KARA WALKER
My mom has been sending a selfie every day that she’s been able since her emergency surgery in late July 2020. It’s been a hell of a year. Because of the pandemic I haven’t seen her, and she doesn’t want to be seen—at least not fully. The selfie will have to do, it says enough. How she is feeling is up to the eye of the beholder, the facts of her illness she will haltingly discuss with me on the phone, the ugly physicality of the thing is something she knows I will listen to. The general “I am here-ness” of her daily selfie is the perfect Gwendolynism, my term for her being neither too close nor too distant. Gwendolyn is always summarily her own being. The five to seven of us on the ongoing family SMS text thread reply to her with a patchwork of responses, hours long tallies of the day: “here is our weather”, “here is a new household item”, “here is our cat”, heart emoji, heart emoji, thumbs up emoji. We are here too. Maybe we are fine. “At least you don’t have Covid” closed eye face emoji.

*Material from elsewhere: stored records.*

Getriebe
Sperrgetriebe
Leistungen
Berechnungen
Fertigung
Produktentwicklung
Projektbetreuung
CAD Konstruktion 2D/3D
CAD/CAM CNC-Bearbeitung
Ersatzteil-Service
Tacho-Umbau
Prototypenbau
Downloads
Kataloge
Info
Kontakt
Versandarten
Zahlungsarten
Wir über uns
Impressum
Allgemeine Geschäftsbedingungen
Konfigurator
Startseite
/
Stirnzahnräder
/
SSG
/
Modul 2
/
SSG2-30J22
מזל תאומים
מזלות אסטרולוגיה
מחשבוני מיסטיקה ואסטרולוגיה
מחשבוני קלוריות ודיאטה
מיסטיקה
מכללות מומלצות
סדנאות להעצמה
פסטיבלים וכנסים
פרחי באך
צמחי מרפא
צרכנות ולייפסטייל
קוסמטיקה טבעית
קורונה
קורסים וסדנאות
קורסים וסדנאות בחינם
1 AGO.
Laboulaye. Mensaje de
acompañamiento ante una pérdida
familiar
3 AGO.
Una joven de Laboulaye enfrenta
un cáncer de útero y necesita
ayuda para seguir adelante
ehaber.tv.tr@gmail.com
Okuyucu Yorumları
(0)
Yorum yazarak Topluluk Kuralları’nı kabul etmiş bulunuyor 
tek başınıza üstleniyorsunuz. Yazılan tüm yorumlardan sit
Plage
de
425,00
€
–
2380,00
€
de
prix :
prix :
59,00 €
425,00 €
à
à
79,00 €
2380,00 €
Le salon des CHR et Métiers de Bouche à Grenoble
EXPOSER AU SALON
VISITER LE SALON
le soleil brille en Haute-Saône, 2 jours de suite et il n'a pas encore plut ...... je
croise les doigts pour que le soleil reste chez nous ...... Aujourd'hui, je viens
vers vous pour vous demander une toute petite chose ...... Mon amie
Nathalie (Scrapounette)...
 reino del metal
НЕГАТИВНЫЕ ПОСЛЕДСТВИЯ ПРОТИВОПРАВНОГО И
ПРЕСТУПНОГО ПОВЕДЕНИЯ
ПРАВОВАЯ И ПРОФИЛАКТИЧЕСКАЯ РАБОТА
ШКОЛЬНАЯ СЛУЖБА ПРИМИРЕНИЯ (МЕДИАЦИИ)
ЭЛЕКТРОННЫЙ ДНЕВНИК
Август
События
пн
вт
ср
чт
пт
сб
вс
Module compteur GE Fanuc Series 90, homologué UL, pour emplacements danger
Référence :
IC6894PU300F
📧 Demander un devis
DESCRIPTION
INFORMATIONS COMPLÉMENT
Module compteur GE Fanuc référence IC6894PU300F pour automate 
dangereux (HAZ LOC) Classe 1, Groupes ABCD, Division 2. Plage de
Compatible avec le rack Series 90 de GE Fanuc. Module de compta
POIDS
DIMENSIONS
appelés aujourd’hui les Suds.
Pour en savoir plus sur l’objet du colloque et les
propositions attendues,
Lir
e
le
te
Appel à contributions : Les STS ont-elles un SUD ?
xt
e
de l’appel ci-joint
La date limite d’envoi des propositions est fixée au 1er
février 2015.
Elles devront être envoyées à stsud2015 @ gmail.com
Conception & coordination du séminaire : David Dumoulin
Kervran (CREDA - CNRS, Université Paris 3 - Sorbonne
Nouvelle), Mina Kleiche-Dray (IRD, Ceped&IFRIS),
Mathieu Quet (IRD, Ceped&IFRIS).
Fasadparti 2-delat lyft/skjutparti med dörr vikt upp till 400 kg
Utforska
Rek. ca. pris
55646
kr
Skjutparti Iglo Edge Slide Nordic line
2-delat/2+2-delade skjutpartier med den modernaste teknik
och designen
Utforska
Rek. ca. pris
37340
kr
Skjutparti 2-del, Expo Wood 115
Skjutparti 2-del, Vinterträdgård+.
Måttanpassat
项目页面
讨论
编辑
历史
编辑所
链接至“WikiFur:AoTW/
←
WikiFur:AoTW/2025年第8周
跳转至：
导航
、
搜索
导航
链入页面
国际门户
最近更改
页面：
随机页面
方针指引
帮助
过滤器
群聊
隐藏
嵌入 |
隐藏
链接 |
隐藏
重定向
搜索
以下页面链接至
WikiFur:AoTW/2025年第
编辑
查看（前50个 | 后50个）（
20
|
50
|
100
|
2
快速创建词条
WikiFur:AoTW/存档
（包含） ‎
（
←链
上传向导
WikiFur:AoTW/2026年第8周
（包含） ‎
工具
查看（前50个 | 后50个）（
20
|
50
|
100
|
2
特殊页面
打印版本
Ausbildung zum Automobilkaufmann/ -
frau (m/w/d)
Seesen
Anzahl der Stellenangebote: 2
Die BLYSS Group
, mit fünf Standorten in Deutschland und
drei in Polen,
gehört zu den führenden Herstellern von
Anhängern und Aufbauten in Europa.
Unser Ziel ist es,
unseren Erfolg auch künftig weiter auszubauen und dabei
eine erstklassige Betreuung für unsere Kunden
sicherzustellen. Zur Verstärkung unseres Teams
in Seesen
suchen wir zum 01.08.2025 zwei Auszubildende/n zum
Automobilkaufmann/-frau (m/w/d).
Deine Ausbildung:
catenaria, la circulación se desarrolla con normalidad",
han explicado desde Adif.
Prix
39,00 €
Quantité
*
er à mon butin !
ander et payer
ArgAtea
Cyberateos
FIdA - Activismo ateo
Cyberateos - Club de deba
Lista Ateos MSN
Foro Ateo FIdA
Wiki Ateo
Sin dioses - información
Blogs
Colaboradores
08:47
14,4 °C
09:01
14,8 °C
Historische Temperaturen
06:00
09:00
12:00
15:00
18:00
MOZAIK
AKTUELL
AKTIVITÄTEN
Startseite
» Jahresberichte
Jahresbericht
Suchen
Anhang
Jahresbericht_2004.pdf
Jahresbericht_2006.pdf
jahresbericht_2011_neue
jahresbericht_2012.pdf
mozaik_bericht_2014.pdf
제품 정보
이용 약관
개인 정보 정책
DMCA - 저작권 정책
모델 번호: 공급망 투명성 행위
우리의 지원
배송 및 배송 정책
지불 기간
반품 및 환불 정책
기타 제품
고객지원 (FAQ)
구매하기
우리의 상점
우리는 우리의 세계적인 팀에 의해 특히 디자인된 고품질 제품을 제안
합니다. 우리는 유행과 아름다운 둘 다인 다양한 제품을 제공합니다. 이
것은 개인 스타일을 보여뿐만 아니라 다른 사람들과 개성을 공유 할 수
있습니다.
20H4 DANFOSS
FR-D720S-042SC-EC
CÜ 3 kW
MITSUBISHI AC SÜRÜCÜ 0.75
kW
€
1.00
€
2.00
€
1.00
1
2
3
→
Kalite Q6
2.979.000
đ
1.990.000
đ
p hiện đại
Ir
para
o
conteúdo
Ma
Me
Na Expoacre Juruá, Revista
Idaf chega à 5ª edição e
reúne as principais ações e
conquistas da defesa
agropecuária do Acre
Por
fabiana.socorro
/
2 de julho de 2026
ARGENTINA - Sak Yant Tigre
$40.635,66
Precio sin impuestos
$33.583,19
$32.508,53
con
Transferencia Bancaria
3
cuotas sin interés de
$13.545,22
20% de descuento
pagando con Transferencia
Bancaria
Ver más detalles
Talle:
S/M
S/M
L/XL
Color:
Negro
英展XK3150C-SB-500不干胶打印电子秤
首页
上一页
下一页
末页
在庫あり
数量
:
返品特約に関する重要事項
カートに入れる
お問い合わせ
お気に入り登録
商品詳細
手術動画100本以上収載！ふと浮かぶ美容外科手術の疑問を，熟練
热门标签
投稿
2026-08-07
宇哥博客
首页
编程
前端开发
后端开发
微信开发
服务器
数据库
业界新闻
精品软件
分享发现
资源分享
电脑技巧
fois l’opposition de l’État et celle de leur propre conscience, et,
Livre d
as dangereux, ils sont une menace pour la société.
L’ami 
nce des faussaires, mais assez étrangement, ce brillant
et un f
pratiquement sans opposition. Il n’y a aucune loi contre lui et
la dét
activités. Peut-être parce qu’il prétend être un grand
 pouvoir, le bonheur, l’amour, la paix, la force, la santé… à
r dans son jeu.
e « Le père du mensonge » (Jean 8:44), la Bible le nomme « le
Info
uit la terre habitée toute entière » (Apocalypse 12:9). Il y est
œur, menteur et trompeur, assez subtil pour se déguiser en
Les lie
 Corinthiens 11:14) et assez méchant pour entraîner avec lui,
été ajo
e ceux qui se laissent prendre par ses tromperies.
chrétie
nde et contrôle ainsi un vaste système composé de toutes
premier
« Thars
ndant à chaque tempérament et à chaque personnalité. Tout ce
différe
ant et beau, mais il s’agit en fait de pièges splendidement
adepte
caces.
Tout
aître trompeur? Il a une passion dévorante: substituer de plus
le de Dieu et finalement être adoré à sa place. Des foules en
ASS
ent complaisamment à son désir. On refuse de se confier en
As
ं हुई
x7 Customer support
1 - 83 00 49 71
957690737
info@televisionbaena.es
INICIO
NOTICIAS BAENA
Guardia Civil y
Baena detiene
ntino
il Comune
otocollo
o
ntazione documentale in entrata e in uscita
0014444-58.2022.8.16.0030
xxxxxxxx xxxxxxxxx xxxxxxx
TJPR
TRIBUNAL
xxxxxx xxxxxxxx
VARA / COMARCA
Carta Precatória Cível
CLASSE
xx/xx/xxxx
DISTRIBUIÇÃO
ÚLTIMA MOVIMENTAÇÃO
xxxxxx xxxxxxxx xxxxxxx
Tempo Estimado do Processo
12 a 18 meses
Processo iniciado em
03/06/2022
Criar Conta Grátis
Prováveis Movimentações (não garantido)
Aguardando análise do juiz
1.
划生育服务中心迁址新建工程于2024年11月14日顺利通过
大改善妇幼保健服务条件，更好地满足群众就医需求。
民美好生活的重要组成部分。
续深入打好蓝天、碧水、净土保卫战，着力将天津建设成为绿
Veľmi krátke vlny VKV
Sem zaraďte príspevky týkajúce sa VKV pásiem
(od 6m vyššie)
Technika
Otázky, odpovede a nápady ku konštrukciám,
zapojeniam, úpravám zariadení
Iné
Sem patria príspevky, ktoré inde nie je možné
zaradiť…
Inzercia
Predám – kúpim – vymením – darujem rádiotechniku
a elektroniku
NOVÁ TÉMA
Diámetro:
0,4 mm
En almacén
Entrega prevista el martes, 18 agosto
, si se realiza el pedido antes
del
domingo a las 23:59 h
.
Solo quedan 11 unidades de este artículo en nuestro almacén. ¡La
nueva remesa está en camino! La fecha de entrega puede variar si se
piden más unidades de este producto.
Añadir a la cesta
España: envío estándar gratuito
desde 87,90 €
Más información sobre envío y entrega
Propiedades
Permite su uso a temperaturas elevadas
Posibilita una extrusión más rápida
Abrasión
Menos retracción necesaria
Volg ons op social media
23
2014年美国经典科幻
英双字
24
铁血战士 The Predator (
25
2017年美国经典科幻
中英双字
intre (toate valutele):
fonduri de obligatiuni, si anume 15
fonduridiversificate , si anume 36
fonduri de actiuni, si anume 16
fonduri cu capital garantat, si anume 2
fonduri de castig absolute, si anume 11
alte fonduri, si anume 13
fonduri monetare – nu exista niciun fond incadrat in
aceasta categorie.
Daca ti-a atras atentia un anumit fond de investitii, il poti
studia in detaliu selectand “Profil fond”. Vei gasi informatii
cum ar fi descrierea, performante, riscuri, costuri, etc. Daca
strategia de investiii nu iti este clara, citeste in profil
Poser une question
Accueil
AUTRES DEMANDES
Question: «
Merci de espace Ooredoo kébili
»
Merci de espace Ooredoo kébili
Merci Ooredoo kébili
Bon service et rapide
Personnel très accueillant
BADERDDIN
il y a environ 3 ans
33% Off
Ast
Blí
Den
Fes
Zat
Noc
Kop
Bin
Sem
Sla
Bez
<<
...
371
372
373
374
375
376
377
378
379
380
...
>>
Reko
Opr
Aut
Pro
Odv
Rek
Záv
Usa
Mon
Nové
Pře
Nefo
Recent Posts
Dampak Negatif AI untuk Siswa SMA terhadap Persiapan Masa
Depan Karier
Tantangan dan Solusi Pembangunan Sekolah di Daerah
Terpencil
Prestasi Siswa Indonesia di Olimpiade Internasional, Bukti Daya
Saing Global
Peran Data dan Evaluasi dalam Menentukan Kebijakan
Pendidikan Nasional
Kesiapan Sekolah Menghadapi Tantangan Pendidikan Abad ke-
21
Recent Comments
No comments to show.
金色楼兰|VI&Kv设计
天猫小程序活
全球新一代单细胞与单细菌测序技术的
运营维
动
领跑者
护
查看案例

We all (in my immediate family) have dissociative disorders that make in-person contact pretty mumbly affairs. With the Covid-19 virus wreaking havoc in so many lives, and the related shutdowns dismantling the social fabric, and in parental parlance, “with everything else that’s going on”; meaning social unrest, social distancing and the President, my mother has never been more accessible, a thousand miles away on a video conference call in a time of crisis.
Gwen is 83 next year, her selfies are ongoing daily as is her treatment, and they have become both a window into her self-image and the hub around which I gather something resembling fortitude.
Kara Walker was born in Stockton, California in 1969. She was raised in Atlanta, Georgia from the age of 13 and lives and works in New York. Walker studied at the Atlanta College of Art (BFA, 1991) and the Rhode Island School of Design (MFA, 1994). She is the recipient of many awards, notably the John D. and Catherine T. MacArthur Foundation Achievement Award in 1997 and the United States Artists Eileen Harris Norton Fellowship in 2008. In 2012, Walker became a member of the American Academy of Arts and Letters. Her work can be found in numerous museums and public collections including The Solomon R. Guggenheim Museum, New York; The Museum of Modern Art, New York; The Metropolitan Museum of Art, New York; The Tate Gallery, London; the Museo Nazionale delle Arti del XXI Secolo (MAXXI), Rome; and Deutsche Bank, Frankfurt.